Mauvais œil

 

Ill :  Souper à Emmaüs (1525) par Pontormo. Texte : Les Racines de la conscience par Carl Gustav Jung, présentation par Michel Cazenave, publié sous la direction du Dr Roland Cahen, éditions Buchet/Chastel, collection Références

Nous apprenons par l’autobiographe qu’Ignace de Loyola dicta à Loys Gonzales qu’il voyait assez souvent une vive clarté qui, à ce qu’il lui semblait, avait fréquemment l’aspect d’un serpent. Celui-ci paraissait rempli d’yeux brillants qui, cependant, n’étaient pas vraiment des yeux. Tout d’abord, il éprouva grâce à la beauté de cette vision une vive consolation, mais reconnut plus tar que c’était un mauvais esprit.

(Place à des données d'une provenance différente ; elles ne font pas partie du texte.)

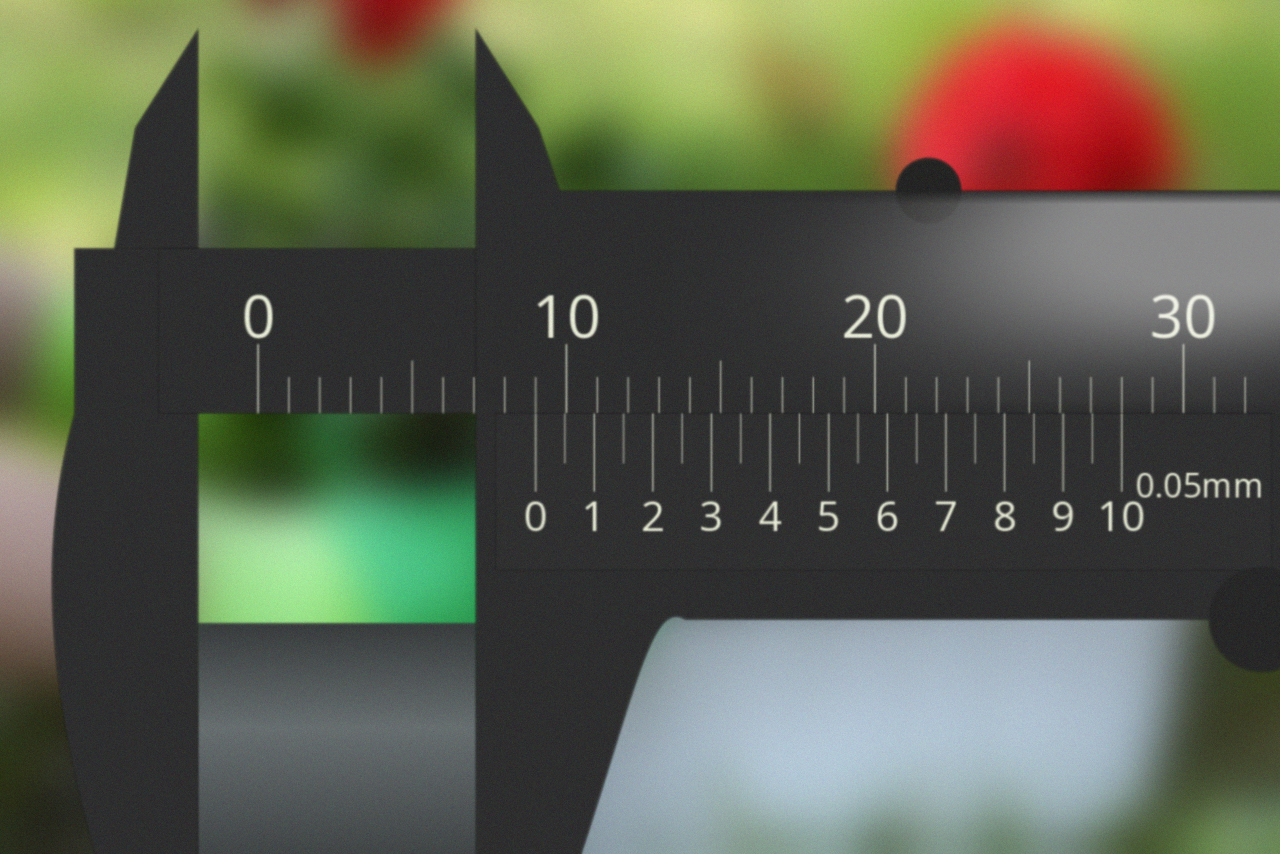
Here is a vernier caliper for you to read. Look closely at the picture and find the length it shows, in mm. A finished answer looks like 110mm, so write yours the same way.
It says 9.00mm
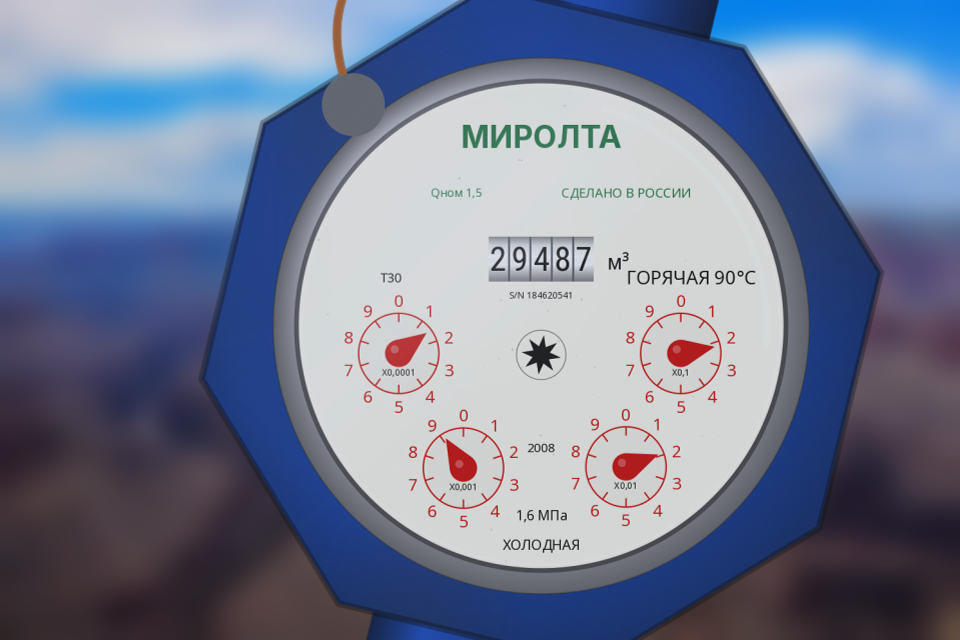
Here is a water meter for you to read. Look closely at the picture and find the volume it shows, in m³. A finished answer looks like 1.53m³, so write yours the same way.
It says 29487.2191m³
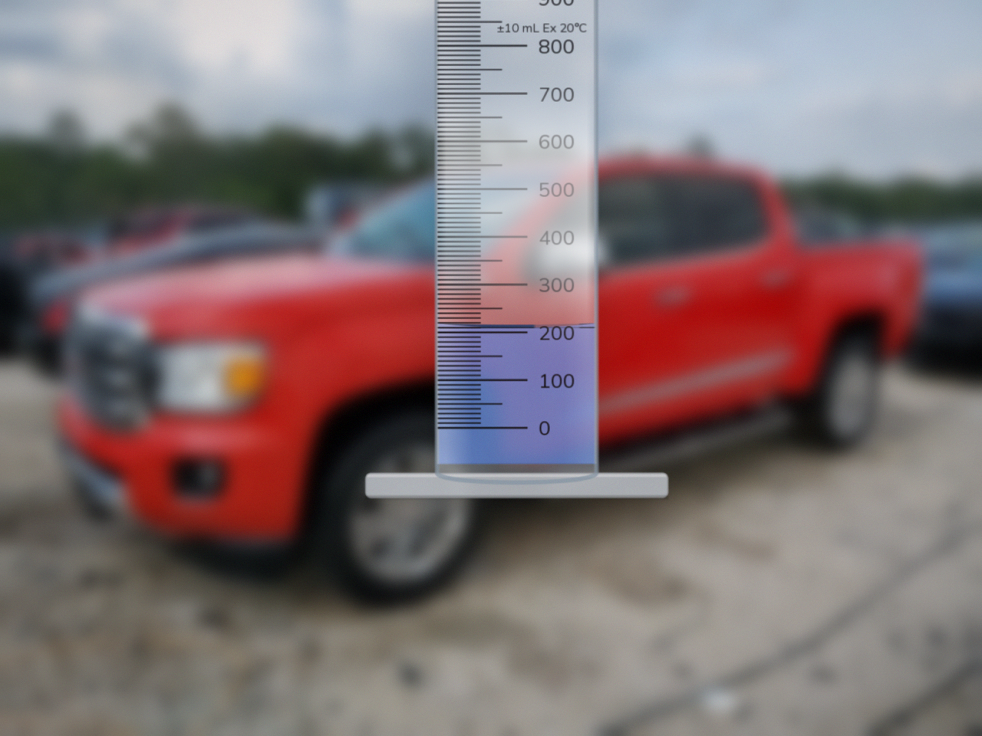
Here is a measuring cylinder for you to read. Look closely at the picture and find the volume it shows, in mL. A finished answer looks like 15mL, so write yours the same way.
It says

Cette vision récapitule tous les aspects traités ici du thème de l’œil et représente une formulation très impressionnante de l’inconscient avec ses luminosités disséminées. On se représente sans peine la perplexité qu’un homme du Moyen Âge dut éprouver devant une intuition si éminemment psychologique, d’autant plus qu’aucun symbole dogmatique ni aucune allégorie appropriée des Pères ne pouvaient venir en aide à son jugement ;

Mais Ignace ne s’était pas tellement égaré, car les mille yeux sont également la propriété de l’homme primordial, du Purusha. Il est écrit dans le Rigvéda, X, 90. « Le Purusha a mille têtes, mille yeux, mille pieds. Il tient la terre enfermée et il dépasse l’espace aux dis doigts. » Monoimos l’Arabe enseignait, selon Hippolyte, que l’homme primordial est une monade unique, non décomposée, indivisible et en même temps composée et divisible. Cette monade est le point sur l’i, et cette unité la plus petite de toutes, qui correspond à l’unique étincelle de Khunrath, a « un grand nombre de visages » et « un grand nombre d’yeux. » Monoimos s’appuie en cela principalement sur le prologue de l’Évangile de Jean. Son homme primordial est, comme le Purusha, l’univers.

Des visions de ce genre doivent être comprises comme des intuitions introspectives qui saisissent l’état de l’inconscient, et en même temps comme une forme de réception de l’idée chrétienne centrale.

Naturellement, ce thème apparaît également avec la même signification dans les rêves modernes et dans les phantasmes sous des formes telles que le ciel étoilé, le reflet des astres dans l’eau sombre, les pépites d’or répandues dans la terre noire, ou le sable aurifère, la fête nocturne sur un lac, c’est-à-dire des lampions sur de sombres surfaces aquatiques, l’œil isolé dans la profondeur de la terre, ou de la mer, la vision parapsychique des sphères lumineuses, etc.